EPIDEMIOLOGIA DOS MIOMAS UTERINOS: ASPECTOS HISTOLÓGICOS, DIAGNÓSTICOS E PREVALÊNCIA EM MULHERES EM DIFERENTES FAIXAS ETÁRIAS
DOI:
https://doi.org/10.51891/rease.v12i6.26853Palavras-chave:
Leiomioma Uterino. Epidemiologia. Diagnóstico. Prevalência. Disparidades em Saúde.Resumo
Os miomas uterinos representam problema de saúde pública de magnitude expressiva, afetando 20% a 80% de mulheres em idade reprodutiva. No Brasil, registraram-se 409.502 internações entre 2019 e 2023, com aumento de 32%, concentrando-se no Nordeste (42,2%) e afetando predominantemente mulheres pardas (54,2%).

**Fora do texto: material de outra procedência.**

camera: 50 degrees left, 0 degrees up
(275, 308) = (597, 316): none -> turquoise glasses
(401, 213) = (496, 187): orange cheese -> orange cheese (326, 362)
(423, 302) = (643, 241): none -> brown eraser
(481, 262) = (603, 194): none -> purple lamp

Este estudo teve como objetivo descrever o perfil epidemiológico dos miomas uterinos, caracterizando aspectos histológicos, métodos diagnósticos e prevalência conforme faixa etária, subsidiando estratégias de prevenção, diagnóstico e tratamento. Para isso, adotou-se revisão integrativa de publicações indexadas em PubMed, LILACS, SciELO e BVS (2020-2026). Os resultados demonstraram que a prevalência aumenta progressivamente com idade, atingindo pico entre 40 a 49 anos (19,68%). Disparidades raciais evidenciam que mulheres negras apresentam risco de 2 a 3 vezes maior. Aspectos histológicos revelam heterogeneidade morfológica, com mutações MED12 em ~70% dos casos, além de alterações em HMGA2, FH e COL4A5-COL4A6. A ultrassonografia transvaginal constitui método diagnóstico de primeira escolha (custo-efetivo), complementado por ressonância magnética em casos complexos. Fatores de risco modificáveis incluem menarca precoce, obesidade, deficiência de vitamina D e exposição a disruptores endócrinos (BPA, BPS, BPAF). Conclui-se que os miomas uterinos exigem rastreamento ativo na atenção primária, protocolos diagnósticos padronizados, intervenções educativas para populações vulneráveis e abordagem multidisciplinar coordenada.